(TASK REQUIREMENTS) Would you copy each line of the data below that has "paint"?

(PROVIDED DATA)
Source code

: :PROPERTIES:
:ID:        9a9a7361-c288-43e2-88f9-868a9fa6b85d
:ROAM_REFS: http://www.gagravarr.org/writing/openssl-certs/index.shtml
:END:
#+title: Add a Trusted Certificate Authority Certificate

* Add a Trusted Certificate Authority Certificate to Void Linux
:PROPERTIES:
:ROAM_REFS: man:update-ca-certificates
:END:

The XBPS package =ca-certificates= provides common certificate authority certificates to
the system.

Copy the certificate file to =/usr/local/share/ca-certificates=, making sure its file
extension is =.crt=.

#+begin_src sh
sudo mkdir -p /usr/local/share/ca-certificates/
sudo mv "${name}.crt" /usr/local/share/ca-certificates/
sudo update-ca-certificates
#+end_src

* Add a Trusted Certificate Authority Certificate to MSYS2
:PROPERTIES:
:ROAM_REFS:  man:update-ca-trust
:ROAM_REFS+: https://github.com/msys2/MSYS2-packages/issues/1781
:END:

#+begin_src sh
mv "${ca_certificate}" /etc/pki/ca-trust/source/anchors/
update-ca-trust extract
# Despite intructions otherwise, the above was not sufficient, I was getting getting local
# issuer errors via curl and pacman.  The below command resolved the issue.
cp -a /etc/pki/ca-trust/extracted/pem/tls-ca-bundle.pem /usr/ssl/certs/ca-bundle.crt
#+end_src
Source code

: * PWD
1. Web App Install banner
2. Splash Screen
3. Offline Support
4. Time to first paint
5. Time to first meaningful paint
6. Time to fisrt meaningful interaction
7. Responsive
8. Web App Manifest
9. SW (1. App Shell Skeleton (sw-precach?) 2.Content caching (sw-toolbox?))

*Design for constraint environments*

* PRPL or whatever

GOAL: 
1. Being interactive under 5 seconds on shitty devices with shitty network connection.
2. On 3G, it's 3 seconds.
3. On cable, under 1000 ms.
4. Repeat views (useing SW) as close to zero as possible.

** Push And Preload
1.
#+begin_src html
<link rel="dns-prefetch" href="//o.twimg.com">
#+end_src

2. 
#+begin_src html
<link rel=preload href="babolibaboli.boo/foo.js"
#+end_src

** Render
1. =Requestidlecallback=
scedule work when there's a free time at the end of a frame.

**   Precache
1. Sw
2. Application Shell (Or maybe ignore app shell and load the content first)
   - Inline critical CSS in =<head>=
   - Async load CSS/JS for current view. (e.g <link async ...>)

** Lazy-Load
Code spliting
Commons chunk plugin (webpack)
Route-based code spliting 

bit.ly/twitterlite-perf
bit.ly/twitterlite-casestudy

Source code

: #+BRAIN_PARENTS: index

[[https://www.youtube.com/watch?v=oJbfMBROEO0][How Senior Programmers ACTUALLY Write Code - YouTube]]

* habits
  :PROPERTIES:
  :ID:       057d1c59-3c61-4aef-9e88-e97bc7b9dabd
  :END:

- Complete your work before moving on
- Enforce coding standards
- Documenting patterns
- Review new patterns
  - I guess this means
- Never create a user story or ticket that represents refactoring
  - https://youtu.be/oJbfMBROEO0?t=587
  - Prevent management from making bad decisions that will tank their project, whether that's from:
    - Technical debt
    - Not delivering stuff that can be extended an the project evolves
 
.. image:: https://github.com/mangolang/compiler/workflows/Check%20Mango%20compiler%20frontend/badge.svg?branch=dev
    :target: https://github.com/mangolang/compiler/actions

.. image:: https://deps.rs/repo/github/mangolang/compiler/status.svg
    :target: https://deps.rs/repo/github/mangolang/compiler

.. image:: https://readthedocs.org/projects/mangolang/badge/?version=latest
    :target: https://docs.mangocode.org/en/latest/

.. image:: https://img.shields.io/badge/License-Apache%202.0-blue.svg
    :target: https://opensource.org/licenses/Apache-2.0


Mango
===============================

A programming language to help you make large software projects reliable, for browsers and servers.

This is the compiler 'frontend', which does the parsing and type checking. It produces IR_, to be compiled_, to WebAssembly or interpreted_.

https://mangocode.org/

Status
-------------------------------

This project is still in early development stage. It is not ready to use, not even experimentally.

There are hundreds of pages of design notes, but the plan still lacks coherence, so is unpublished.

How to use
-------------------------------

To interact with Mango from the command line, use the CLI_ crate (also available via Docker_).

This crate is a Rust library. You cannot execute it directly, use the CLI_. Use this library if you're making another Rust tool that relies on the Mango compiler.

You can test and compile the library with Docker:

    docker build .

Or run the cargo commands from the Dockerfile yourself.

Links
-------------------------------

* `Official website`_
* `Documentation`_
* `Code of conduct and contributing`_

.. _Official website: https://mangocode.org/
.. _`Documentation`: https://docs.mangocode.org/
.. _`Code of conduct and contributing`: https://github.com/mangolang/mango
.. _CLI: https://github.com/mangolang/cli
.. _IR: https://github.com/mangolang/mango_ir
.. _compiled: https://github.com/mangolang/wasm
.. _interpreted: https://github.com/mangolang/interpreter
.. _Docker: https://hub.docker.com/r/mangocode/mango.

(ANSWER)
4. Time to first paint
5. Time to first meaningful paint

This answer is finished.